EL CANTO DEL ALELUYA
Canto sagrado de acción de gracias de los salvados que armoniza la
antigua y la nueva Alianza de Dios con los hombres.
De la
Homilía en la Vigilia Pascual del año 2009
del Papa
Benedicto XVI
Cuando un hombre experimenta una
gran alegría, no puede guardársela para sí mismo. Tiene que expresarla,
transmitirla. Pero, ¿qué sucede cuando el hombre se ve alcanzado por la luz de
la resurrección y, de este modo, entra en contacto con la Vida misma, con la
Verdad y con el Amor? Simplemente, que no basta hablar de ello. Hablar no es
suficiente. Tiene que cantar. En la Biblia, la primera mención de este cantar
se encuentra después de la travesía del Mar Rojo. Israel se ha liberado de la
esclavitud. Ha salido de las profundidades amenazadoras del mar. Es como si
hubiera renacido. Está vivo y libre. La Biblia describe la reacción del pueblo
a este gran acontecimiento de salvación con la expresión: «El pueblo creyó en
el Señor y en Moisés, su siervo» (cf. Ex.14,31).
Sigue a continuación la segunda reacción, que se desprende de la primera como
una especie de necesidad interior: «Entonces Moisés y los hijos de Israel
cantaron un cántico al Señor». En la Vigilia Pascual, año tras año, los
cristianos entonamos después de la tercera lectura este canto, lo entonamos
como nuestro cántico, porque también nosotros, por el poder de Dios, hemos sido
rescatados del agua y liberados para la vida verdadera.
La historia del canto de Moisés
tras la liberación de Israel de Egipto y el paso del Mar Rojo, tiene un
paralelismo sorprendente en el Apocalipsis de san Juan. Antes del comienzo de las
últimas siete plagas a las que fue sometida la tierra, al vidente se le aparece
«una especie de mar de vidrio veteado de fuego; en la orilla estaban de pie los
que habían vencido a la bestia, a su imagen y al número que es cifra de
su nombre: tenían en sus manos las arpas que Dios les había dado. Cantaban el
cántico de Moisés, el siervo de Dios, y el cántico del Cordero» (Ap 15,2s).
Con esta imagen se describe la
situación de los discípulos de Jesucristo en todos los tiempos, la situación de
la Iglesia en la historia de este mundo.

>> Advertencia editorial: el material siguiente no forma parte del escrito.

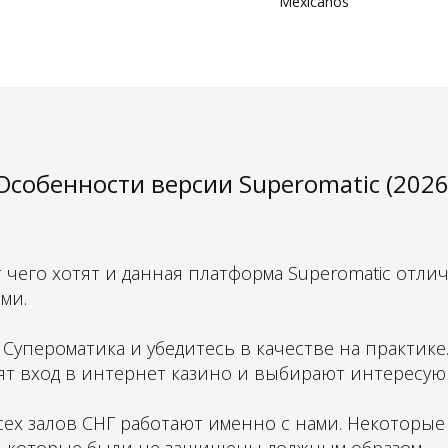
Mexicanos
Особенности версии Superomatic (2026
чего хотят и данная платформа Superomatic отли
ми.
Супероматика и убедитесь в качестве на практике
ят вход в интернет казино и выбирают интересу
ех залов СНГ работают именно с нами. Некоторые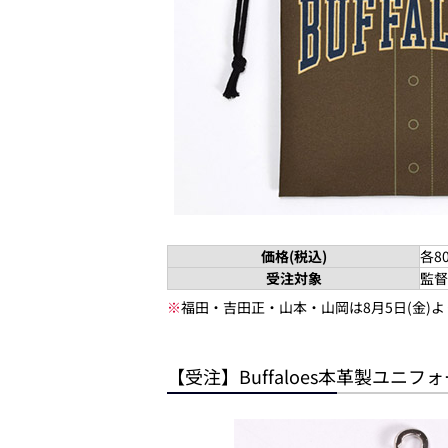
価格(税込)
各8
受注対象
監督
※
福田・吉田正・山本・山岡は8月5日(金)
【受注】Buffaloes本革製ユニ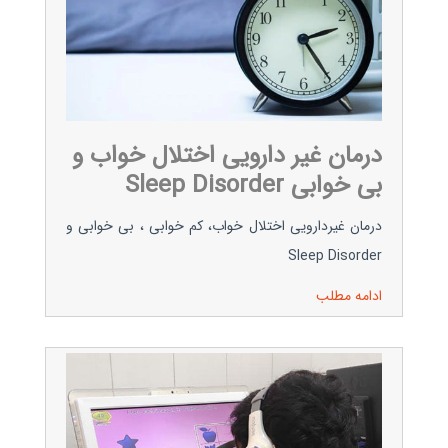
درمان غیر دارویی اختلال خواب و
بی خوابی Sleep Disorder
درمان غیردارویی اختلال خواب، کم خوابی ، بی خوابی و
Sleep Disorder
ادامه مطلب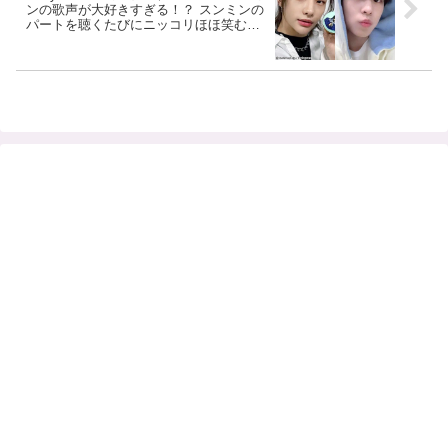
ンの歌声が大好きすぎる！？ スンミンの
パートを聴くたびにニッコリほほ笑む姿
がかわいらしい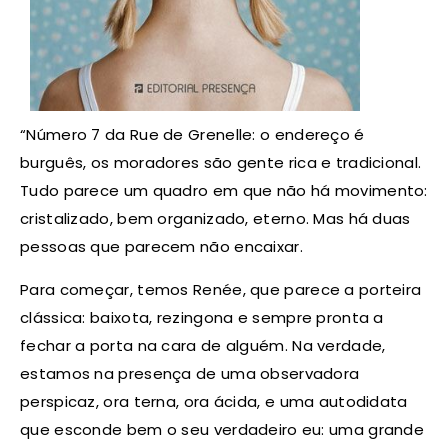
“Número 7 da Rue de Grenelle: o endereço é
burguês, os moradores são gente rica e tradicional.
Tudo parece um quadro em que não há movimento:
cristalizado, bem organizado, eterno. Mas há duas
pessoas que parecem não encaixar.
Para começar, temos Renée, que parece a porteira
clássica: baixota, rezingona e sempre pronta a
fechar a porta na cara de alguém. Na verdade,
estamos na presença de uma observadora
perspicaz, ora terna, ora ácida, e uma autodidata
que esconde bem o seu verdadeiro eu: uma grande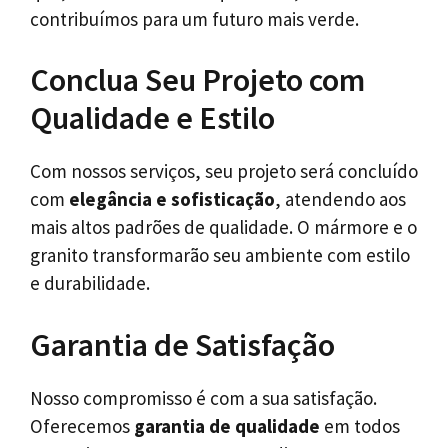
contribuímos para um futuro mais verde.
Conclua Seu Projeto com
Qualidade e Estilo
Com nossos serviços, seu projeto será concluído
com
elegância e sofisticação
, atendendo aos
mais altos padrões de qualidade. O mármore e o
granito transformarão seu ambiente com estilo
e durabilidade.
Garantia de Satisfação
Nosso compromisso é com a sua satisfação.
Oferecemos
garantia de qualidade
em todos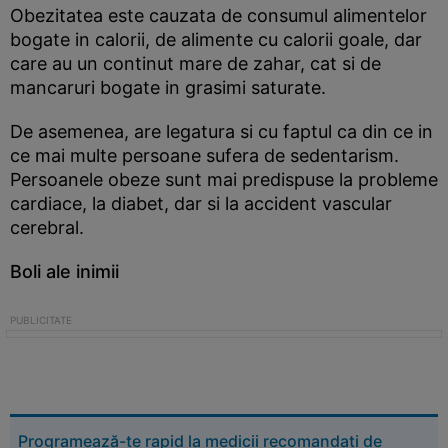
Obezitatea este cauzata de consumul alimentelor
bogate in calorii, de alimente cu calorii goale, dar
care au un continut mare de zahar, cat si de
mancaruri bogate in grasimi saturate.
De asemenea, are legatura si cu faptul ca din ce in
ce mai multe persoane sufera de sedentarism.
Persoanele obeze sunt mai predispuse la probleme
cardiace, la diabet, dar si la accident vascular
cerebral.
Boli ale inimii
Programează-te rapid la medicii recomandați de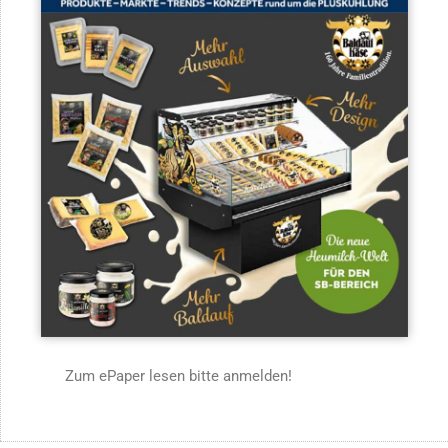
Zum ePaper lesen bitte anmelden!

Humanamente hablando, es una situación
contradictoria en sí misma. Por un lado, se encuentra en el éxodo, en medio del
Mar Rojo. En un mar que, paradójicamente, es a la vez hielo y fuego. Y ¿no debe
quizás la Iglesia, por decirlo así, caminar siempre sobre el mar, a través del
fuego y del frío? Considerándolo humanamente, debería hundirse. Pero mientras
aún camina por este Mar Rojo, canta, entona el canto de alabanza de los justos:
el canto de Moisés y del Cordero, en el cual se armonizan la Antigua y la Nueva
Alianza.
Mientras que a fin de cuentas debería
hundirse, la Iglesia entona el canto de acción de gracias de los salvados. Está
sobre las aguas de muerte de la historia y, no obstante, ya ha resucitado.
Cantando, se agarra a la mano del Señor, que la mantiene sobre las aguas. Y
sabe que, con eso, está sujeta, fuera del alcance de la fuerza de gravedad de
la muerte y del mal —una fuerza de la cual, de otro modo, no podría escapar—,
sostenida y atraída por la nueva fuerza de gravedad de Dios, de la verdad
y del amor.
Por el momento, la Iglesia y todos
nosotros nos encontramos entre los dos campos de gravitación. Pero desde que
Cristo ha resucitado, la gravitación del amor es más fuerte que la del odio; la
fuerza de gravedad de la vida es más fuerte que la de la muerte. ¿Acaso no es
ésta realmente la situación de la Iglesia de todos los tiempos, nuestra propia
situación? Siempre se tiene la impresión de que ha de hundirse, y siempre está
ya salvada. San Pablo ha descrito así esta situación: «Somos... los moribundos
que están bien vivos» (2 Co. 6,9).
La mano salvadora del Señor nos sujeta, y así podemos cantar ya ahora el canto
de los salvados, el canto nuevo de los resucitados: ¡Aleluya! Amén.